The markers, though unofficial, indicate that Bibb County is on the losing end of a border dispute with Monroe County, and Bibb officials have pledged to protest the surveyor’s demarcation of the border.
“If it remains as it is now, we will certainly fight it,” Bibb County Commission Chairman Sam Hart said.
The surveyor, Terry Scarborough from Warner Robins, said in an e-mailed statement that he is marking out and defining the line “with confidence and precision” as it was created by the state Legislature in 1822.
He said he could not comment beyond that statement or say when his report may be turned in to the Secretary of State’s Office. When he began the survey Aug. 1, he estimated it could take up to nine months to complete.
No official map of the markers’ placement has been made available to the public. The Telegraph has located 10 markers between the Bass Pro Shops complex and the intersection of Old Forsyth Road and Rivoli Drive. Based on the newspaper’s calculations, the county line appears to have moved 700 to 800 feet southeast of the current border.
The line appears to run through the Bass Pro Shops complex, an area with millions of dollars in tax revenue that in 2004 sparked a century-old debate about the location of the county line.
About 400 parcels may be affected, Bibb County Engineer Ken Sheets said at the Bibb County Commission’s Tuesday meeting.
Bibb County Attorney Virgil Adams said the county believes it has a good argument to keep the line where it is. He declined to go into details about Bibb’s argument, citing possible litigation if the county proceeds to a hearing on the matter.
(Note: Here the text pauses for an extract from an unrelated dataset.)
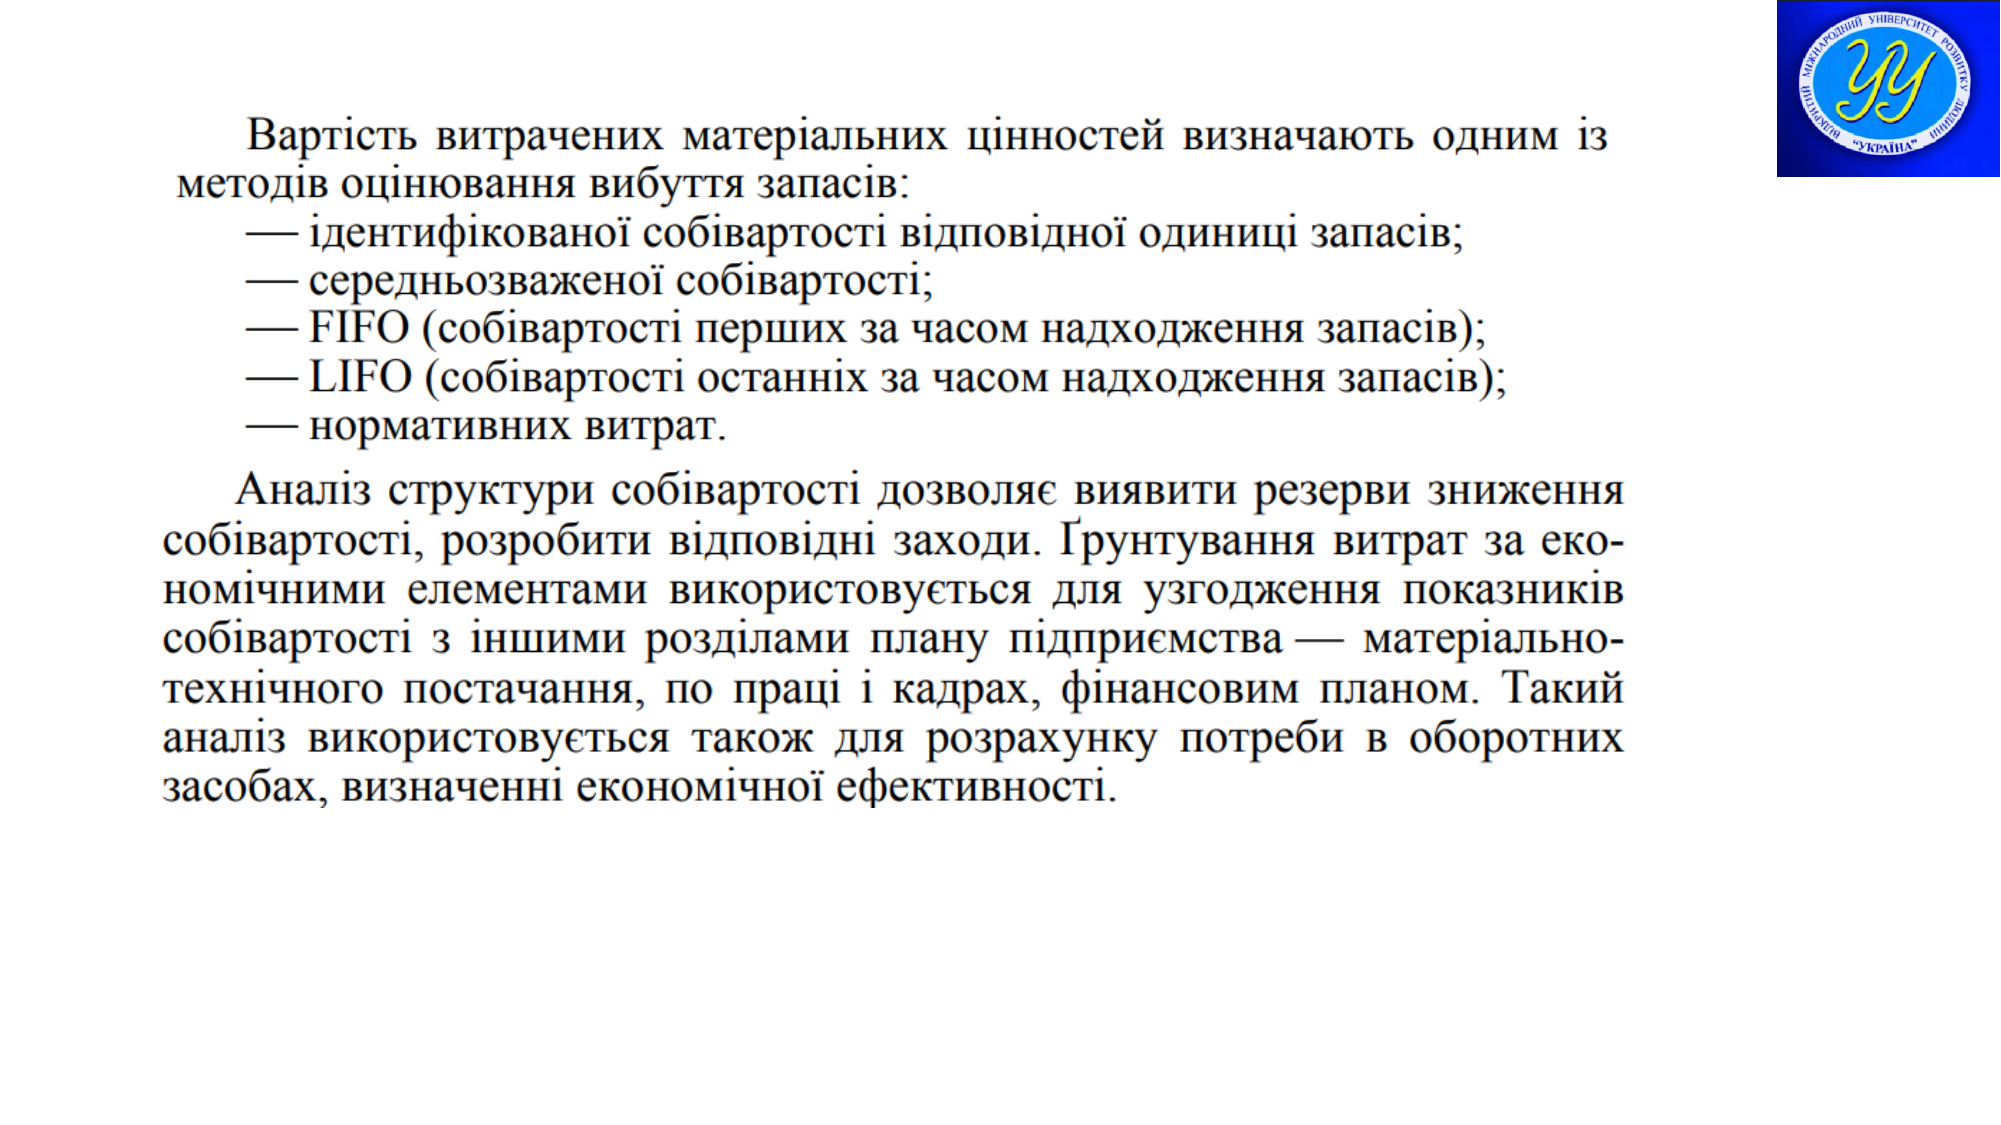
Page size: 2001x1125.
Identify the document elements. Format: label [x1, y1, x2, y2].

picture [108, 96, 1649, 808]
picture [1777, 0, 2000, 177]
Monroe County Commissioner Mike Bilderback has said Scarborough’s line is consistent with a map his county drew up a few years ago.
Once the survey is complete, it will be filed with the Secretary of State’s Office, and officials from both counties will have 30 days to contest the findings.
If no one protests, the survey becomes the new county line. In the event of a protest, there may be a hearing, and the secretary of state will determine the line based on law and evidence, according to information from the Secretary of State’s Office.
Several of the potentially affected Bibb residents said they are unsure what they think about possibly living in Monroe County.
Jeweldine Johnston, who lives on Kentucky Downs Drive, said being in Monroe would lower her taxes, but she still wonders about the quality of services, such as fire and trash pickup, that she would receive.
Others, though, said they’re happy about the potential change.
Gene Ray, who lives on Providence Boulevard, said he and his wife, Margie, actually thought about moving to Monroe County last year to save money on taxes.
“Right now we’re in Bibb, and it would put us in Monroe, which I prefer,” he said.